Caurey, de origen guaraní, es sociólogo y está a punto de defender su tesis en Antropología. Tiene además una maestría en Estrategias de Revitalización Lingüística, que realizó en España. Sus primeros estudios los hizo en su comunidad guaraní, situada en Charagua. El académico siente un  profundo amor y respeto por su nación guaraní, por lo que elaboró publicaciones para una mejor comprensión de esa cultura.

¿Cuándo y cómo decides recopilar los escritos del sacerdote Gabriel Siquier?
Yo conocí al padre Gabriel, fue él quien me acompañó en la vocación, como mi tutor. (Caurey estuvo un tiempo en el seminario con la intención de ser sacerdote). Él decía  siempre: “Hay cosas en la vida que hay que saberlas sentir”, esa es una filosofía muy guaraní. Parece que el trabajo fue anteriormente encomendado a otros sacerdotes de la talla de Xavier Albó por ejemplo, pero nadie se animó. Muchos de los apuntes están escritos en guaraní y solo podría ser descifrado por un guaraní. Yo dije: primero me sueño y luego veré, y me soñé. 
(Los guaranís le dan una importancia especial al sueño, ellos creen recibir las palabras desde lo alto, en sueños).
Entonces dije: “Por ahí quiere que lo haga”, y ya. Fue así que a mi retorno de España me adentré a ordenar y editar sus manuscritos. Este libro (lo señala) tiene como base tres archivos. Al padre Mauricio le hice dos propuestas: editar todo lo que escribió el padre Gabriel y hacer un estudio sobre lo escrito.  Inicialmente creí que la introducción me tomaría solo tres páginas, pero salieron 80 (sonríe).

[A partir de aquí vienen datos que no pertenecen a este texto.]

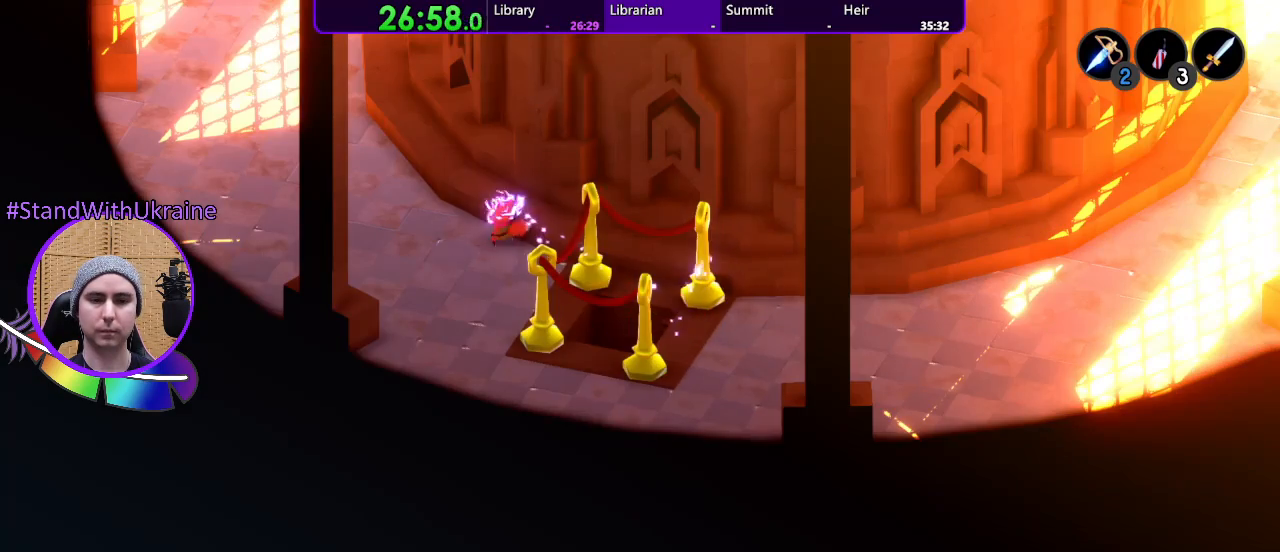
{"buttons": [], "left_stick": "up-left", "right_stick": "center", "events": []}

Si bien te animaste por el sueño, ¿qué hizo que consideres este proyecto importante, qué beneficio comparte?
Para mí la idea es que se muestre el guaraní no como algo exótico, sino que se muestre en lo rico de su cultura, como ciencia, conocimiento. Mucha gente ve la cultura guaraní como algo exótico y no sabe lo que piensan y sienten, es un asunto tan delicado como la espiritualidad.
Hay gente que no sabe la identidad que tiene. Preguntan, ¿qué hay después de la muerte? ¿Por qué hay que morir? ¿Por qué hay viento? ¿Por qué hay mar? Tantas preguntas existenciales que si leen el libro quizá las respondan. Los guaranís siempre están riendo, están felices, así su casa se esté por caer. Ellos ríen.

¿Cómo pudo alguien que vivió su infancia y juventud rodeado de naturaleza vivir en La Paz?
Habemos guaranís que tenemos que cumplir un sacrificio, el sacrificio tiene siempre recompensa. Mi idioma materno es el guaraní, yo aprendí castellano en la escuela, y hasta que salí de la universidad no hablé guaraní, recién al salir retomé mi idioma, y eso me hizo caer en cuenta de que no se valora lo que somos nosotros. Hemos decidido escribir para nosotros, pero también para los demás,  por eso usamos castellano y guaraní. “Si los sacerdotes utilizaron guaraní para catequizarte porque no utilizar castellano para guaranizar, ¿no? 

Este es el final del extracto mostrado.